- [WORK ORDER]: Line by line, copy the records below exactly and leave the pictures out.

- [Web document revisions]:

>>

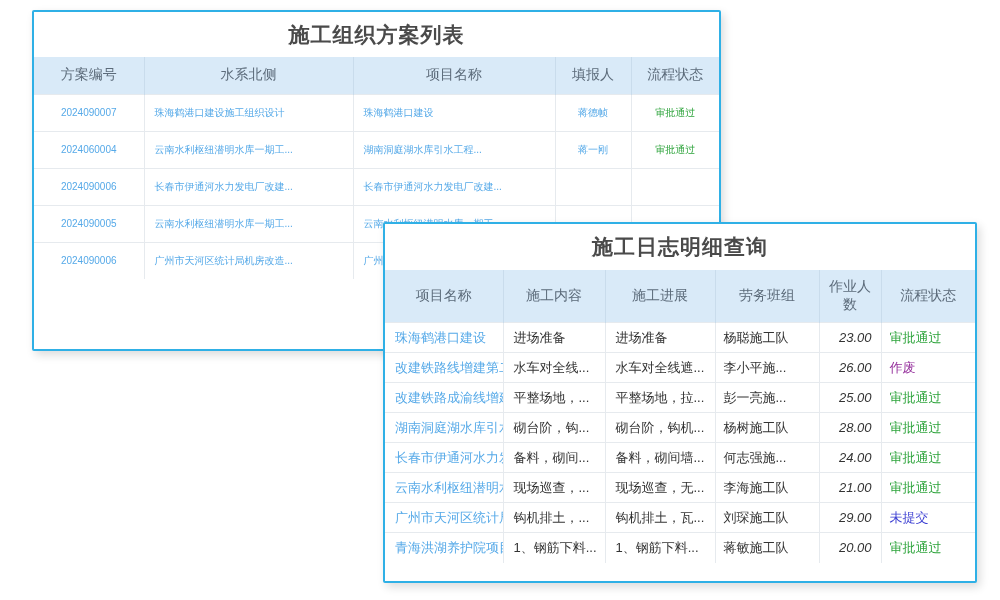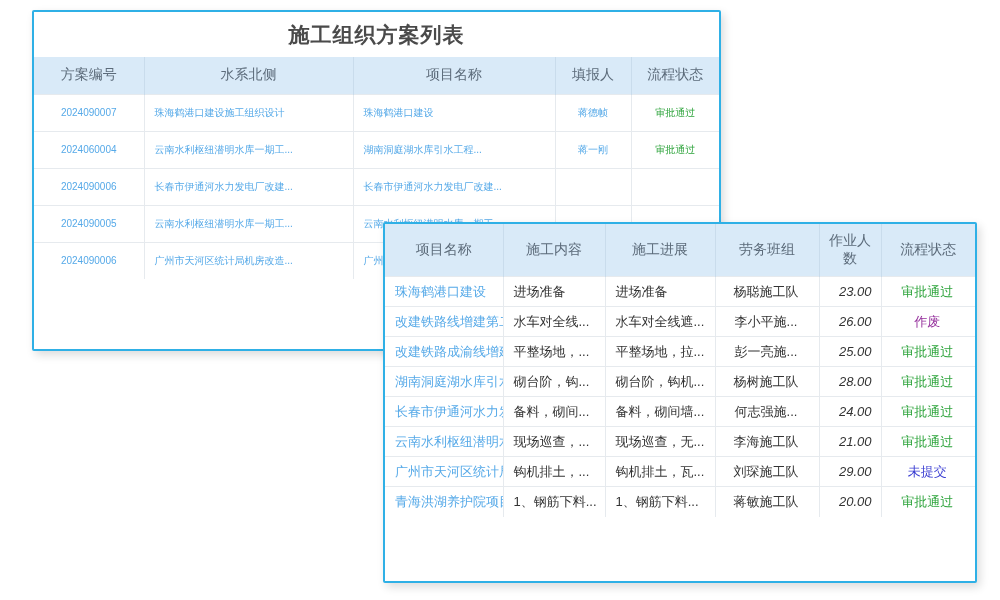"施工日志明细查询" div.panel-title { html: none -> <div>施工日志明细查询</div> }
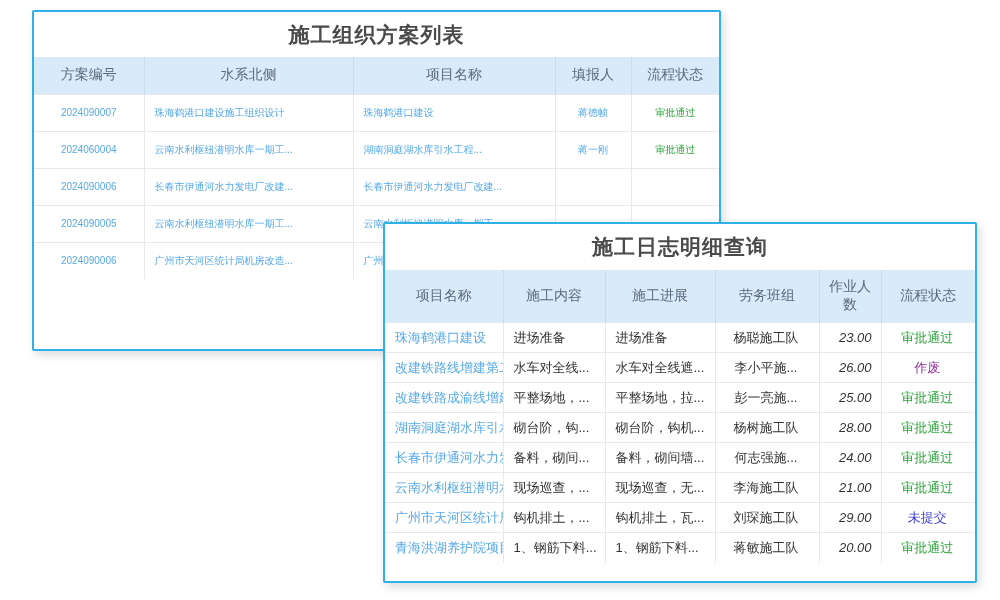"杨聪施工队" #logs-table td:nth-child(4),#logs-table td:nth-child(6) { text-align: center -> left }
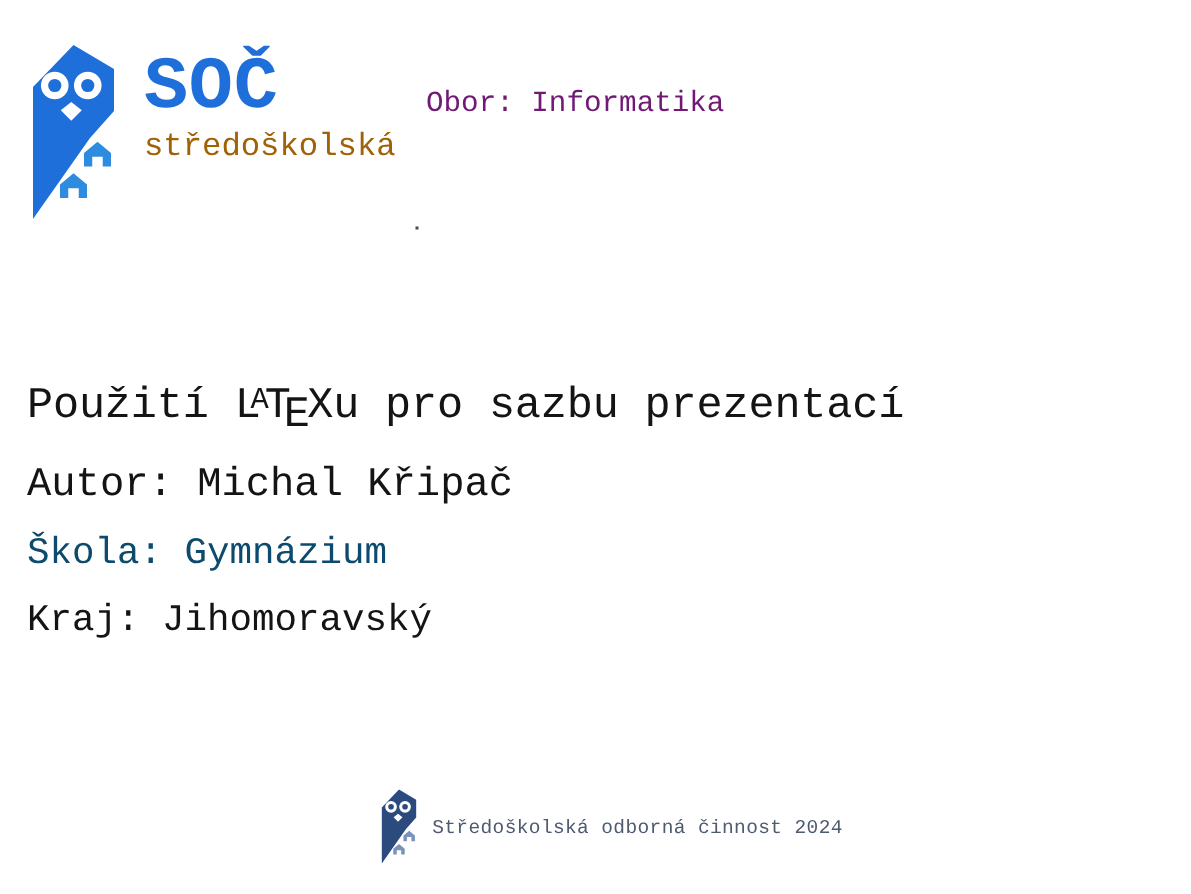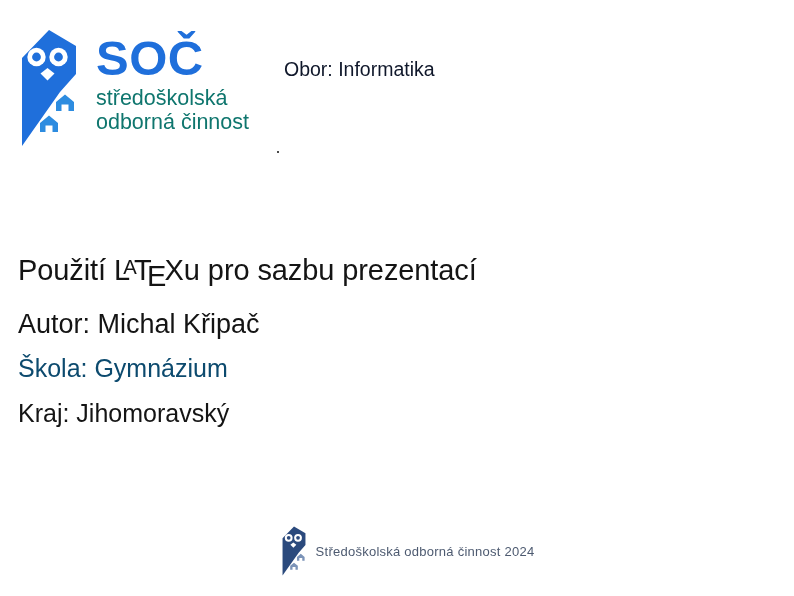"SOČ" #slide { font-family: none -> Liberation Mono, monospace }
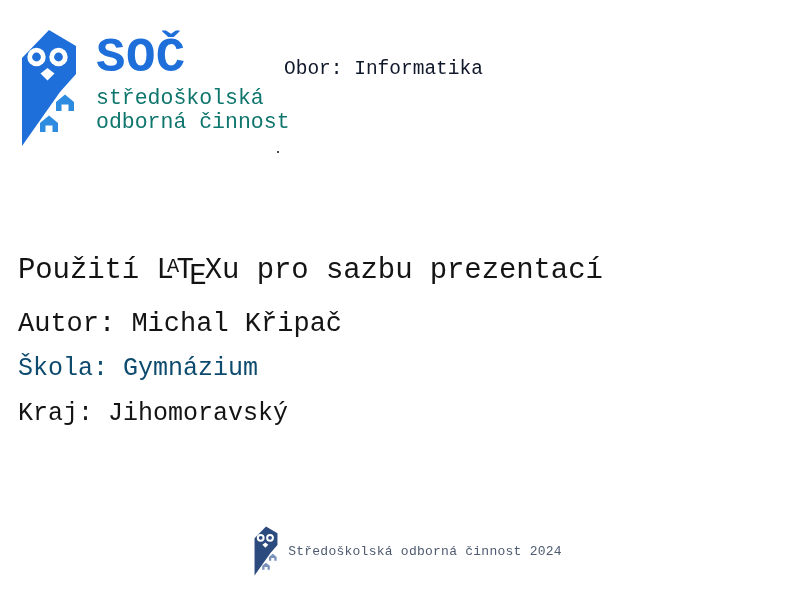"Obor: Informatika" #field-line { color: #0f172a -> #701a75 }
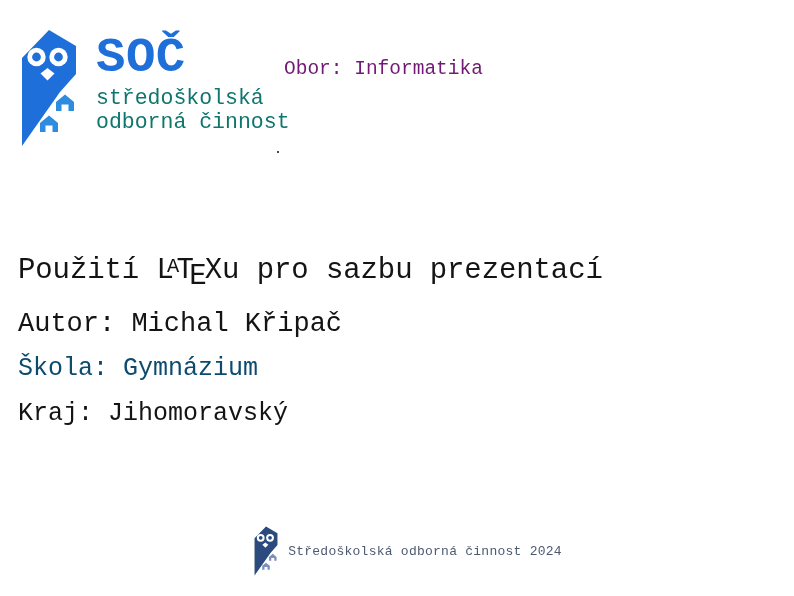"středoškolská" #logo-sub { color: #0f766e -> #a16207 }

<<

- [WRITTEN SOLUTION]:
"施工日志明细查询" div.panel-title { html: none -> <div>施工日志明细查询</div> }
"杨聪施工队" #logs-table td:nth-child(4),#logs-table td:nth-child(6) { text-align: center -> left }
"SOČ" #slide { font-family: none -> Liberation Mono, monospace }
"Obor: Informatika" #field-line { color: #0f172a -> #701a75 }
"středoškolská" #logo-sub { color: #0f766e -> #a16207 }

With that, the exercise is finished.